I know we're all pedants here, but lets be productively pedantic.
Wait, wasn't MCAS used to fix two completely different flying issues, and weren't the changes introduced in the MCAS software twice, for two different points in the flight? Wasn't at least one crash caused by MCAS activation in the phase of the flight that was not even described in most of MCAS explanations initially (which reflected the decision behind the initial introduction of MCAS, not the later modifications)?
Therefore I believe the interpretation that MCAS "just augments" is too simplified from what it really was supposed to do. And the current "fixes" as they are implemented (still as to keep the "water not wet" there) could still leave plane as not behaving as it should, neither with MCAS active, nor when it is not active when it was supposed to be.
MCAS was introduced to handle slackening Control surface response force at high AoA in high speed high AoA situations (Wind-up turns) and low speed high AoA situations (generally landing). That type of slackening would normally disqualify an airframe from use as a Civil Transport aircraft according to the FAA final report on the matter.
I've said this elsewhere in the thread, but stabilizing a dynamically unstable system is half of the reason why control theory remains an active research area instead of a mathematical backwater; this kind of set up is extremely common for aerospace systems. Software is hard to get right - which is why aerospace software has traditionally faced much higher bars for verification than 'traditional' software (and is much more expensive as a result!) The same is true of hardware, which I think many HN commentators forget; the cost of a bolt or connector that is aerospace-grade is typically many times that of a conventional or automotive-grade part, due mostly to extensive testing+verification required for safety.
Most of the scenarios you're describing are dealt with in a few ways:
1. Building systems with sufficient margin to account for this kind of uncertainty; even with passively stable aircraft, these margins exist. Feedback control typically increases these margins.
2. Extensive verification under a wide range of input conditions; this is more challenging (how can you enumerate every possible failure condition?), but usually boils down to some kind of Monte-Carlo sampling or worst-case analysis when those cases can be identified. Here's [0] a neat paper that does this in a more sample-efficient way.
I was under the impression that this was never a software problem, just that they are attempting to fix the problem with software.
If you get a faulty AoA sensor, or maintenance installs it poorly, there is nothing the software can do to fix that.
The problem was dual AoA sensors were sold as an additional feature instead of a base requirement.

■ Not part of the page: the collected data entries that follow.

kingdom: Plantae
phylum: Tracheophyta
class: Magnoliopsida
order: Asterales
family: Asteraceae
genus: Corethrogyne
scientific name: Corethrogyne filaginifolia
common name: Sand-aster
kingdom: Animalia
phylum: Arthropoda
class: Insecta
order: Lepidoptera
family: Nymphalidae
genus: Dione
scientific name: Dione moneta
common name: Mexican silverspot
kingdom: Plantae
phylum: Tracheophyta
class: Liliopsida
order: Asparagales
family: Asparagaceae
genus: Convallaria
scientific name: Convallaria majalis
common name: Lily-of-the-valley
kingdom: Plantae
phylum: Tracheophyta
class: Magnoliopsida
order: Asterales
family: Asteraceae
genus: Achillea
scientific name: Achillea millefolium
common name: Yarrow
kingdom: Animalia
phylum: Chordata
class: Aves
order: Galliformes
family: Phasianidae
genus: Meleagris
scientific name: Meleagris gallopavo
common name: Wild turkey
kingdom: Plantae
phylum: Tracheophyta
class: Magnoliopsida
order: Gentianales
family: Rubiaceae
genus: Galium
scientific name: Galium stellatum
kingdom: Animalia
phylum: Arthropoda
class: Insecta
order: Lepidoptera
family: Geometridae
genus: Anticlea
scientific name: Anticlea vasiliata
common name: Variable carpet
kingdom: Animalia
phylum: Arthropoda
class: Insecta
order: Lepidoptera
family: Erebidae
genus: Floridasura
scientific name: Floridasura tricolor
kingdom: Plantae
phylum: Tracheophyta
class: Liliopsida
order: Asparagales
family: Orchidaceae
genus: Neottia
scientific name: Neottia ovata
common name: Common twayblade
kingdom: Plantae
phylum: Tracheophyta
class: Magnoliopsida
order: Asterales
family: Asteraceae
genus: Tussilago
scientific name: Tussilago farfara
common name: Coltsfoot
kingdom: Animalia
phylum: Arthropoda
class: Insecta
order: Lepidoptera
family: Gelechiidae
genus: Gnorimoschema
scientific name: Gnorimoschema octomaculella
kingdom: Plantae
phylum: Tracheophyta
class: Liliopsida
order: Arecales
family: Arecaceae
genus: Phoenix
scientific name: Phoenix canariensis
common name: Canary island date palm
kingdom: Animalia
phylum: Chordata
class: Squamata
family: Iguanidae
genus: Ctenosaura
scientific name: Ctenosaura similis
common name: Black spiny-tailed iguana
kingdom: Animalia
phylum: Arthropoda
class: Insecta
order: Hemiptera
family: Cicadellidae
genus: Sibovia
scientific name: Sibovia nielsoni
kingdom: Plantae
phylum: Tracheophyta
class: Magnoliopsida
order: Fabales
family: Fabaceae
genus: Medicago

Since the problem was not caused by software, the best you can do with software is to try and build some workarounds.
I think the only way to fix this with software would be to use the other AoA sensor from the secondary MCAS, making the backup system no longer fully redundant, but that's just a guess.
Would be interested in feedback if this is accurate.
At any rate, the software will never be 100%. The biggest change in regards to safety is that pilots are now aware they can turn the MCAS off. Which is the necessary knowledge that would have prevented both crashes.
While it's probably true that they fixed the software to never again produce this kind of error, I don't like the idea of software being used to correct the fundamental physics that the airframe is dynamically unstable. While the software probably does a good job of correcting it under a wide range of normal operating conditions, can it deal with evolving or abnormal operating conditions? Will the software still be able to compensate if the pitch-up moment is artificially increased by, e.g. the roof turning into a scoop, or flaps jamming, or a small piece of wing trim breaking? Would Aloha Airlines Flight 243 still have landed safely after the roof came off, becoming a scoop, if it were instead a 737Max?